War es nicht auch eine deutsche Firma, die mal damit
geworben hatte, ihr Haarspray passe auf jedes Wetter, oder zumindest auf drei
davon? Und wer braucht Stylingprodukte für Hagel? Ich meine, da verhagelt es
dir die aufgestellten Haare doch eh? Und eigentlich bleibt man auch zu Hause,
wenn das
Eis vom Himmel kommt.

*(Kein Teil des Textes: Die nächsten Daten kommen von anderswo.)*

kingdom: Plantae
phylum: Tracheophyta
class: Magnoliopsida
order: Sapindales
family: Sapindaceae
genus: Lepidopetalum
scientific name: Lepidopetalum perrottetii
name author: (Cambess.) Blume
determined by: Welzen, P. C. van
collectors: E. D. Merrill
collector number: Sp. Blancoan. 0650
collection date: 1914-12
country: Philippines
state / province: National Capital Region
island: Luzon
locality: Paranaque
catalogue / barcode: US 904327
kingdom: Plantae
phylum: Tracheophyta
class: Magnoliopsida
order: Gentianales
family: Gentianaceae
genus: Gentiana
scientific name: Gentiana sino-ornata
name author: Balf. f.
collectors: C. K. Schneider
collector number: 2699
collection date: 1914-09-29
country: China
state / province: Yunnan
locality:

Übrigens auch bei Smog.
Ich nahm die Flasche Sonnenspray von PELLE PERFETTO®, die
mit Pflaumenextrakt, in die Hand und schaute mal auf den Preis: EU 59,90.-
Der Adonis hatte also rund dreizehnhundert Franken in seinem
Locker, Kästlein, Schrank herumstehen. Gut, seine Hülle WAR perfetto, parfait,
perfekt, aber er war schliesslich auch erst Mitte Zwanzig, er hätte gut als
mein Sohn durchgehen können, da hätte es Mango-, Gingko- und Biberextrakte nämlich
gar nicht gebraucht.
Ich schlappte zurück zu meinen Sachen um endlich meine
Badehose anzuziehen. Die immerhin aus Oberbayern stammt.
Ein bisschen internationales Flair muss ja schon sein.